# Soundbreak XP shetrock



## chvy454 (Jun 10, 2020)

Does anyone have any experience on SoundbreakXP 5/8? Will this help with road noise in a 2nd floor steel building? Does it work with low frequency noise?


----------



## Shelwyn (Apr 10, 2015)

Sound problems are kind of complicated. There are too many different reasons for loud noise getting in—Windows, vents, exterior walls, doors, garage doors, insulation, roof. If you can get the doors adjusted, try a double layer of that dense drywall with high-quality insulation in all the walls. You might also need to get way better windows and a solid door.


----------



## Shelwyn (Apr 10, 2015)

Sound also travels through ac vents, so if it's an apartment building or something, the problem might not even be fixable.


----------



## nbriley (Oct 28, 2018)

I've used it on several occasions, I did a recording studio in N Atlanta and customer was very satisfied with results, I used it on a 3 story house in the FL Gulf and it was applied to exterior walls facing the highway, rock wool insulation in walls and special windows were installed. Overall it worked on eliminating a lot of the road noise but not completely, again customer was very happy with results. Every situation is different, I did a first floor condo in Destin and it did not work so well, still a lot of noise came down from above, its not 100% but when it works it does the job as advertised.


----------



## Shelwyn (Apr 10, 2015)

Just remember drywall isn't the best option for sound proof its the cheaper option. All the fancy sound proofing solutions are expensive.


----------



## endo_alley (Nov 2, 2013)

Box around any penetrations in the walls or ceilings.


----------

..........

Work task 1 - Can you render the rows read from the page pictures in Block 1 as a Markdown table with the columns Row and Line, skipping blank lines and leaving the pictures out of the answer?

..........

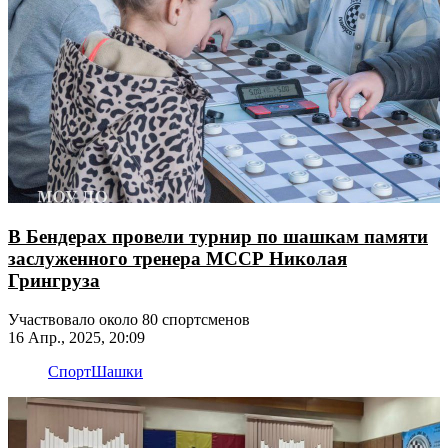
В Бендерах провели турнир по шашкам памяти
заслуженного тренера МССР Николая
Грингруза
Участвовало около 80 спортсменов
16 Апр., 2025, 20:09
Спорт
Шашки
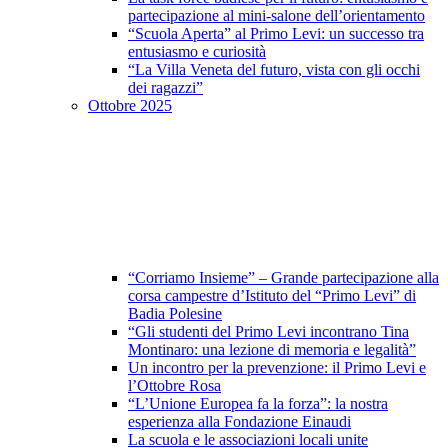
partecipazione al mini-salone dell’orientamento
“Scuola Aperta” al Primo Levi: un successo tra
entusiasmo e curiosità
“La Villa Veneta del futuro, vista con gli occhi
dei ragazzi”
Ottobre 2025
“Corriamo Insieme” – Grande partecipazione alla
corsa campestre d’Istituto del “Primo Levi” di
Badia Polesine
“Gli studenti del Primo Levi incontrano Tina
Montinaro: una lezione di memoria e legalità”
Un incontro per la prevenzione: il Primo Levi e
l’Ottobre Rosa
“L’Unione Europea fa la forza”: la nostra
esperienza alla Fondazione Einaudi
La scuola e le associazioni locali unite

..........

Work task 2 - In the SoundbreakXP forum thread, what type of insulation did nbriley say was put in the walls of the 3 story house in the FL Gulf?

Worked solution 1 -
| Row | Line |
|---|---|
| 1 | В Бендерах провели турнир по шашкам памяти |
| 2 | заслуженного тренера МССР Николая |
| 3 | Грингруза |
| 4 | Участвовало около 80 спортсменов |
| 5 | 16 Апр., 2025, 20:09 |
| 6 | Спорт |
| 7 | Шашки |
| 8 | partecipazione al mini-salone dell’orientamento |
| 9 | “Scuola Aperta” al Primo Levi: un successo tra |
| 10 | entusiasmo e curiosità |
| 11 | “La Villa Veneta del futuro, vista con gli occhi |
| 12 | dei ragazzi” |
| 13 | Ottobre 2025 |
| 14 | “Corriamo Insieme” – Grande partecipazione alla |
| 15 | corsa campestre d’Istituto del “Primo Levi” di |
| 16 | Badia Polesine |
| 17 | “Gli studenti del Primo Levi incontrano Tina |
| 18 | Montinaro: una lezione di memoria e legalità” |
| 19 | Un incontro per la prevenzione: il Primo Levi e |
| 20 | l’Ottobre Rosa |
| 21 | “L’Unione Europea fa la forza”: la nostra |
| 22 | esperienza alla Fondazione Einaudi |
| 23 | La scuola e le associazioni locali unite |

Worked solution 2 - Rock wool insulation.